About this exercise: Copy out the listing below, replacing every "pressure gauge" with "manometer" and keeping all other wording the same.

Stored entries:
=-=-=-=-=

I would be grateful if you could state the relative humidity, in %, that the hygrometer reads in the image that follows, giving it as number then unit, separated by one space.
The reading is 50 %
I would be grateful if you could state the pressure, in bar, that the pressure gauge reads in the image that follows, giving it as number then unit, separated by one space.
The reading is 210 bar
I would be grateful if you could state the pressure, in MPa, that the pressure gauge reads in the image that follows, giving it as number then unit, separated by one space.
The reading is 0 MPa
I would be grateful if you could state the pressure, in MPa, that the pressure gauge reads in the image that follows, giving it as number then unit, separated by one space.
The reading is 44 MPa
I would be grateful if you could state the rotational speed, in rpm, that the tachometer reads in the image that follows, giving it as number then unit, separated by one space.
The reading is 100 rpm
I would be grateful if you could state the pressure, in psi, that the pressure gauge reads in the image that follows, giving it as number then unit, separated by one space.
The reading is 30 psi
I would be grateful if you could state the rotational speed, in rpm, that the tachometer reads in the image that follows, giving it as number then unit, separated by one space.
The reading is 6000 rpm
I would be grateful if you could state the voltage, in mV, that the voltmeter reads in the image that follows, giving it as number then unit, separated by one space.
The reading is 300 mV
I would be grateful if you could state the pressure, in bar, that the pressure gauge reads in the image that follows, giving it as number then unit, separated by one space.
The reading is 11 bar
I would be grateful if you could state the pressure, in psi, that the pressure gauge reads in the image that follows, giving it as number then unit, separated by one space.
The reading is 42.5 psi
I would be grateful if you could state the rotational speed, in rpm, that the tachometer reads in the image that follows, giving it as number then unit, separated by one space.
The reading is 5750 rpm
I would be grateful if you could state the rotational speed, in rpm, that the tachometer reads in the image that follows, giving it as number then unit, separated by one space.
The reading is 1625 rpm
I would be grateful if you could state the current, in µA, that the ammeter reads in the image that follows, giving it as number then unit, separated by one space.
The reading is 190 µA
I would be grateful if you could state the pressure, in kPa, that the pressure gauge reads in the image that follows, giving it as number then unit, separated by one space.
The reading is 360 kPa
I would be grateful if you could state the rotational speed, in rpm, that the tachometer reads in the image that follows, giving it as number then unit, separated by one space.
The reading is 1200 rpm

=-=-=-=-=

Solution to the problem:
I would be grateful if you could state the relative humidity, in %, that the hygrometer reads in the image that follows, giving it as number then unit, separated by one space.
The reading is 50 %
I would be grateful if you could state the pressure, in bar, that the manometer reads in the image that follows, giving it as number then unit, separated by one space.
The reading is 210 bar
I would be grateful if you could state the pressure, in MPa, that the manometer reads in the image that follows, giving it as number then unit, separated by one space.
The reading is 0 MPa
I would be grateful if you could state the pressure, in MPa, that the manometer reads in the image that follows, giving it as number then unit, separated by one space.
The reading is 44 MPa
I would be grateful if you could state the rotational speed, in rpm, that the tachometer reads in the image that follows, giving it as number then unit, separated by one space.
The reading is 100 rpm
I would be grateful if you could state the pressure, in psi, that the manometer reads in the image that follows, giving it as number then unit, separated by one space.
The reading is 30 psi
I would be grateful if you could state the rotational speed, in rpm, that the tachometer reads in the image that follows, giving it as number then unit, separated by one space.
The reading is 6000 rpm
I would be grateful if you could state the voltage, in mV, that the voltmeter reads in the image that follows, giving it as number then unit, separated by one space.
The reading is 300 mV
I would be grateful if you could state the pressure, in bar, that the manometer reads in the image that follows, giving it as number then unit, separated by one space.
The reading is 11 bar
I would be grateful if you could state the pressure, in psi, that the manometer reads in the image that follows, giving it as number then unit, separated by one space.
The reading is 42.5 psi
I would be grateful if you could state the rotational speed, in rpm, that the tachometer reads in the image that follows, giving it as number then unit, separated by one space.
The reading is 5750 rpm
I would be grateful if you could state the rotational speed, in rpm, that the tachometer reads in the image that follows, giving it as number then unit, separated by one space.
The reading is 1625 rpm
I would be grateful if you could state the current, in µA, that the ammeter reads in the image that follows, giving it as number then unit, separated by one space.
The reading is 190 µA
I would be grateful if you could state the pressure, in kPa, that the manometer reads in the image that follows, giving it as number then unit, separated by one space.
The reading is 360 kPa
I would be grateful if you could state the rotational speed, in rpm, that the tachometer reads in the image that follows, giving it as number then unit, separated by one space.
The reading is 1200 rpm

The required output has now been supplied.